- _WHAT THE TASK REQUIRES_:
Would you output the lines from the one containing "text [187, 1525, 1053, 1590]" through the final line of the entries, exactly and with pictures omitted?

--- DATA TO PROCESS ---

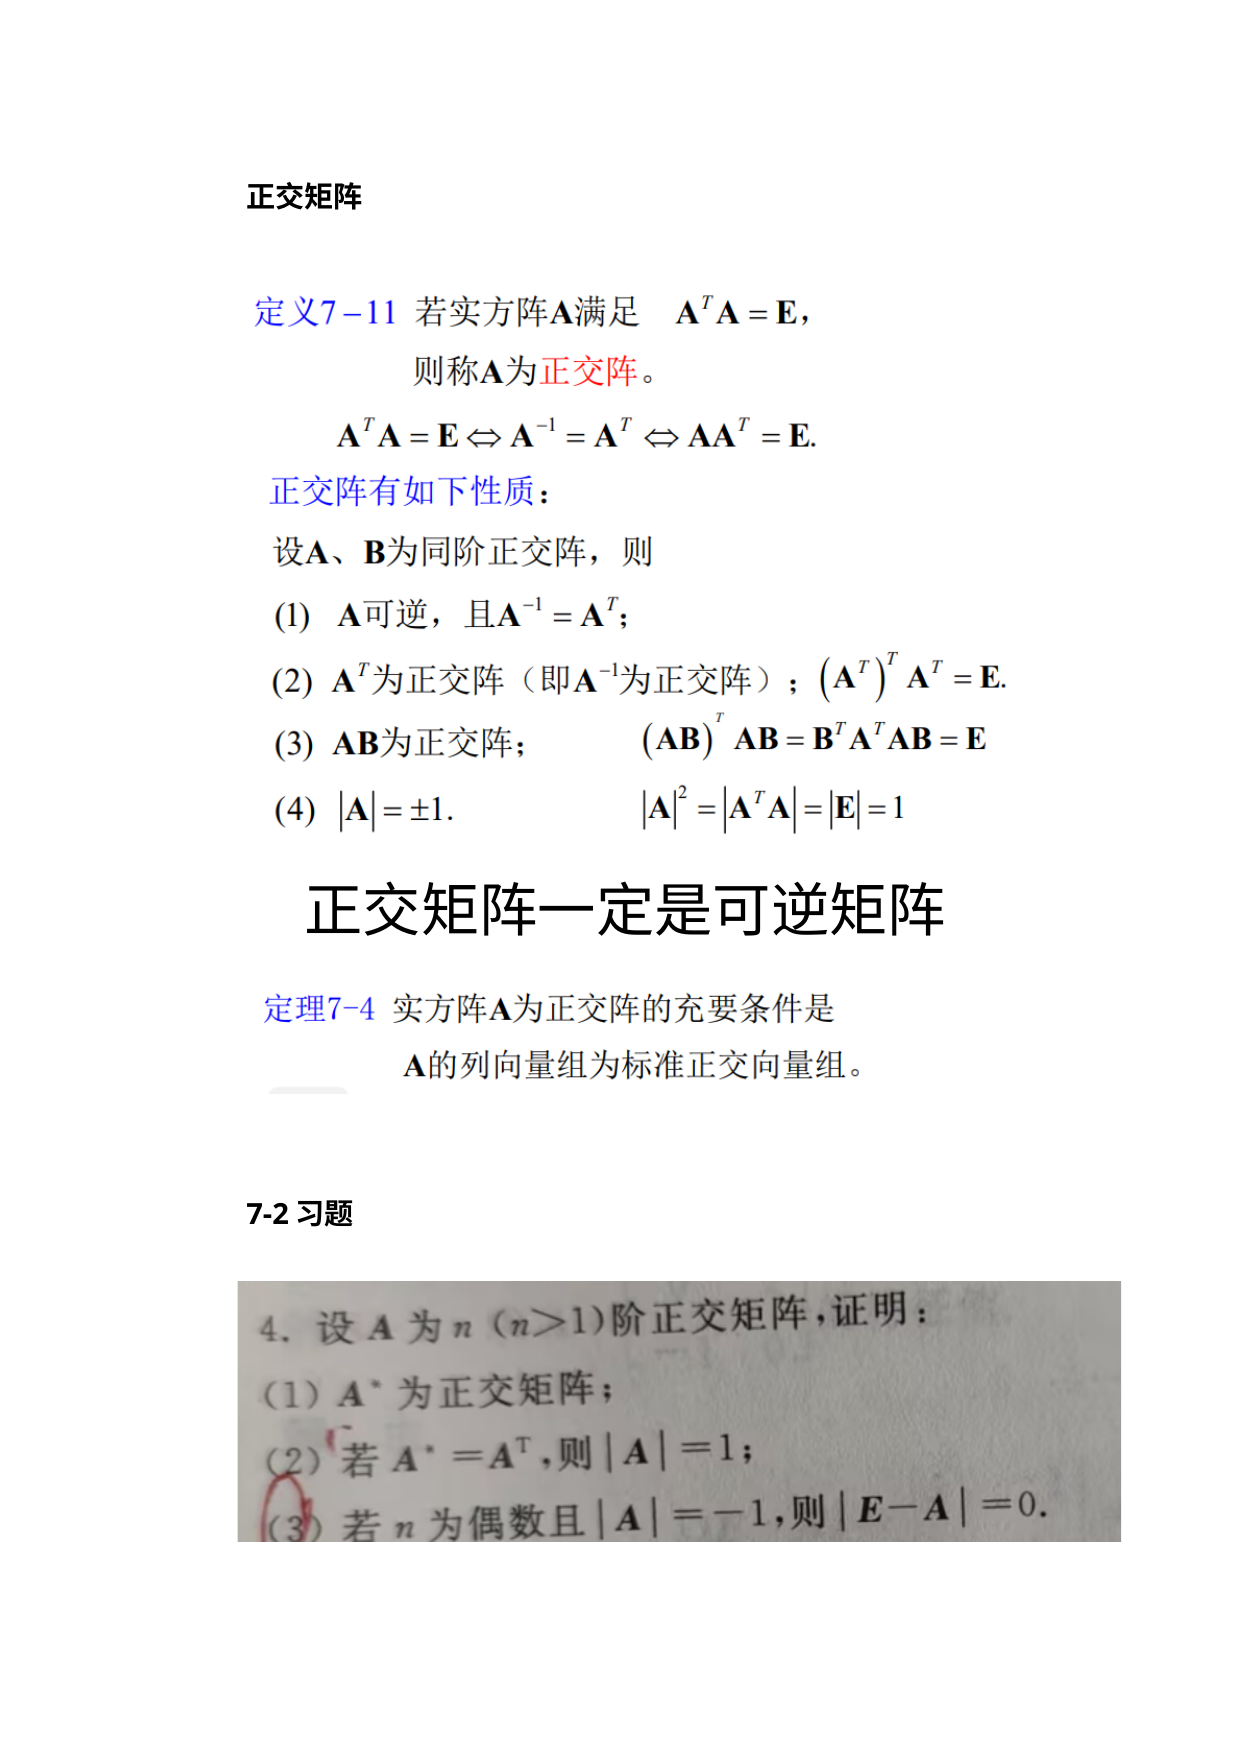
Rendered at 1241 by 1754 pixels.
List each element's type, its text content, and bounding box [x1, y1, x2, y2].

picture [237, 975, 913, 1094]
text 正交矩阵一定是可逆矩阵 [187, 857, 1053, 954]
subtitle 7-2习题 [187, 1179, 1053, 1244]
picture [237, 264, 1021, 843]
picture [237, 1281, 1122, 1542]
subtitle 正交矩阵 [187, 162, 1053, 227]
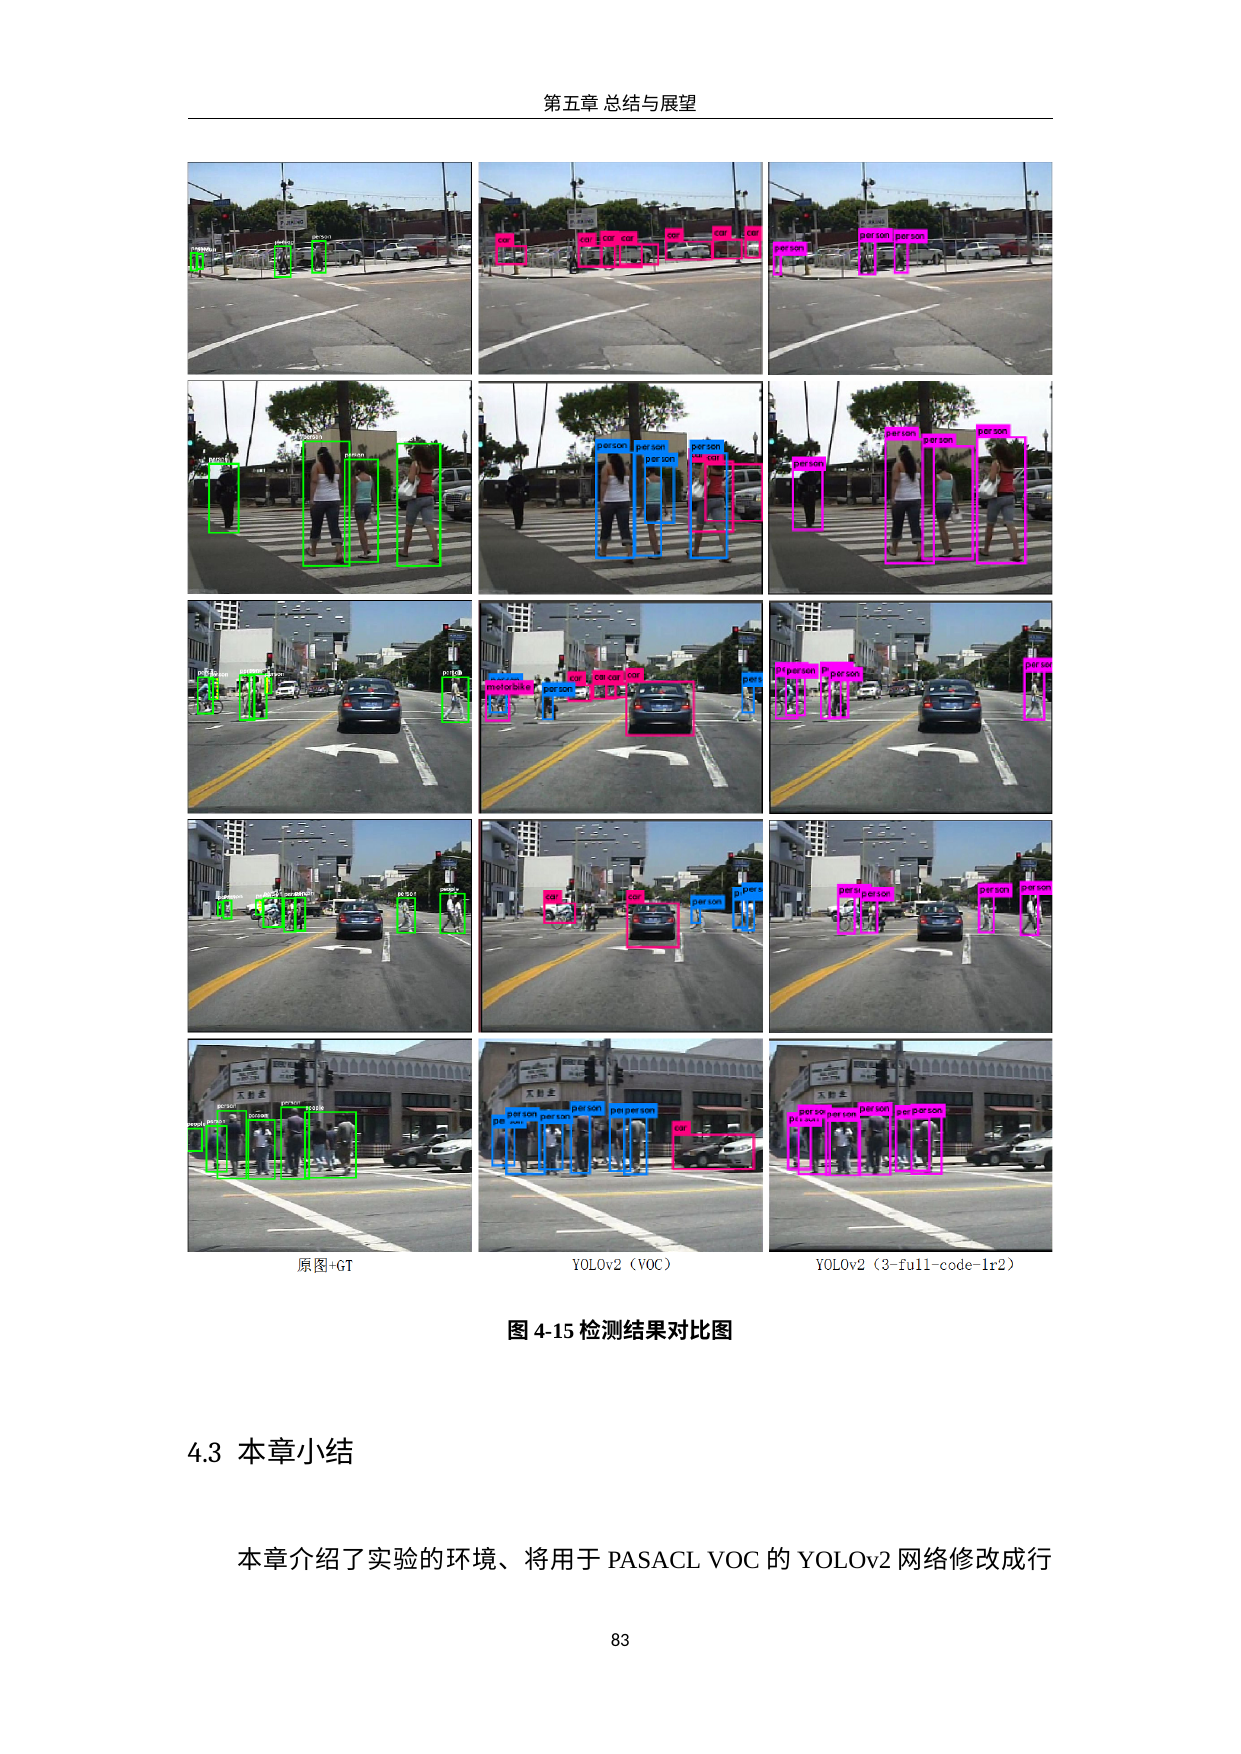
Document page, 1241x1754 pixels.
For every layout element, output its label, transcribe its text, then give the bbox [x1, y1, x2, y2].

text 图4-15 检测结果对比图 [187, 1313, 1053, 1345]
picture [187, 162, 1053, 1276]
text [187, 1525, 1053, 1590]
list 本章小结 [187, 1419, 1053, 1484]
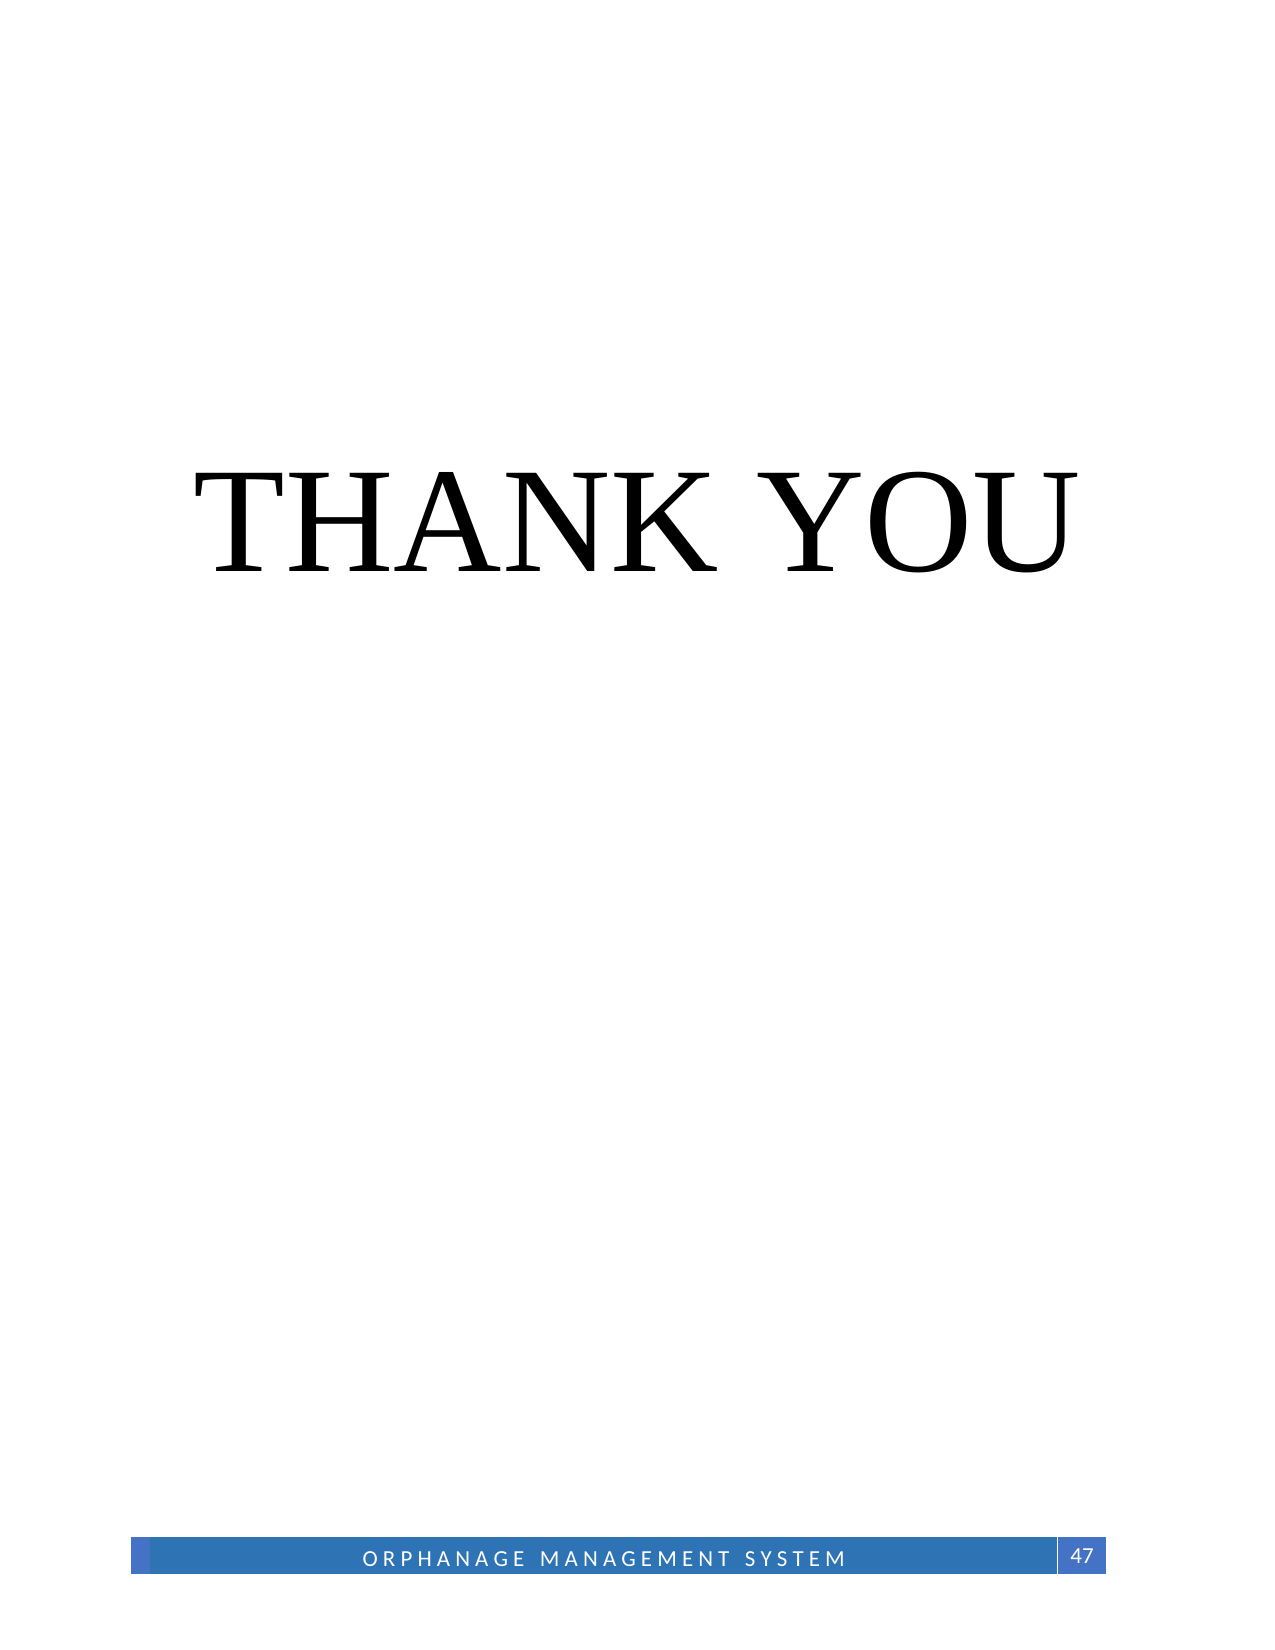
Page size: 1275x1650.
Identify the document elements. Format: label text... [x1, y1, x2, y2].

text THANK YOU [150, 432, 1125, 604]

---

- _THE ANSWER_:
text [187, 1525, 1053, 1590]
list 本章小结 [187, 1419, 1053, 1484]
Page size: 1275x1650.
Identify the document elements. Format: label text... [x1, y1, x2, y2].

text THANK YOU [150, 432, 1125, 604]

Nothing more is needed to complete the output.